2017 was a busy year for the Russell Investments blog. We saw a massive uptick in readership, which we take as proof in readers’ interest in topics ranging from multi-asset investing to the low-return imperative to manager research. As 2017 comes to a close, take a look back at the blog posts that received the highest levels of engagement from our readers—the top five most-read posts of the year. Happy reading—and happy holidays!

1. Harvard goes multi-asset

In our top post of the year, Senior Portfolio Manager Rob Balkema looked at how Harvard University’s endowment has transitioned from a portfolio of asset class sleeves to a generalist investment model—an approach we see clearly as multi-asset. At Russell Investments, we made the same move eight years ago—and are proud of the single, globally integrated investment team we have today.

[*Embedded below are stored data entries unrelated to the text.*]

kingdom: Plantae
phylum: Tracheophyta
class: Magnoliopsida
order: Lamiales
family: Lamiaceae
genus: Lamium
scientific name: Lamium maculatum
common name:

2. The risk of taking risks

In the concluding piece of our three-part series on principles of the low-return imperative, Senior Portfolio Manager Jon Eggins discusses why we believe investors can no longer take on risks they don’t expect to get paid for—and identifies two key risks we see as unrewarded.

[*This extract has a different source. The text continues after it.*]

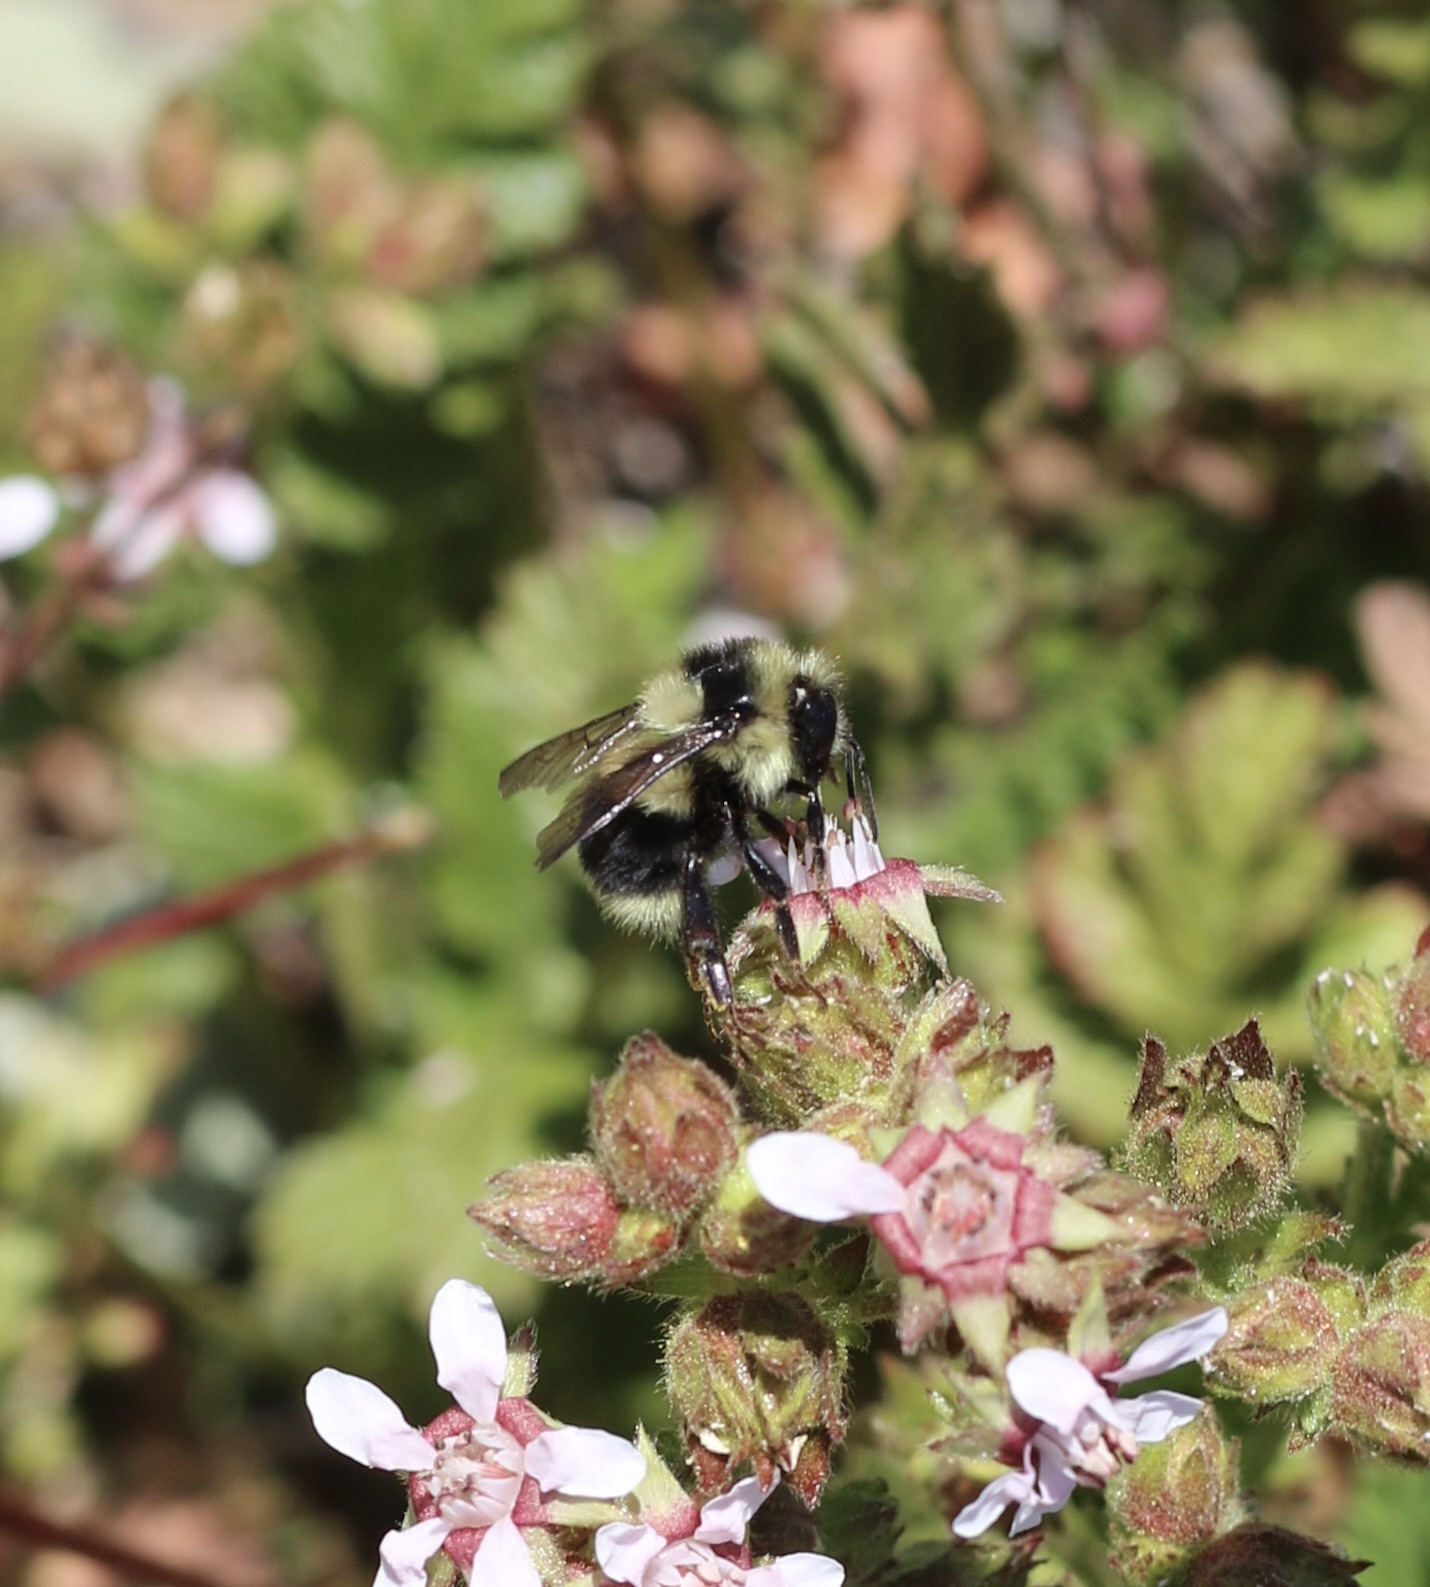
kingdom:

3. Active, passive and the low-return imperative

Global CIO Jeff Hussey discusses why we believe investors should consider a multi-asset approach in today’s low-return environment, and why multi-asset puts an end to the active-versus-passive debate.

4. Mutual fund ratings, The Wall Street Journal and the value of manager research

By definition, mutual fund star-rating systems focus on past performance—not future results. Mark Spina, Head of our U.S. Advisor and Intermediary Services, explains why we believe that the key to identifying potential outperformers lies in extensive manager research—and that’s what we do.

5. 3 reasons to consider infrastructure investment

In the initial piece of our three-part series on the low-return imperative, Client Portfolio Manager Darren Spencer makes the case for investing in infrastructure. Darren explains why we see infrastructure as a shining example of the low-return imperative’s first principle: it’s an asset class that cannot be ignored in the search for additional returns.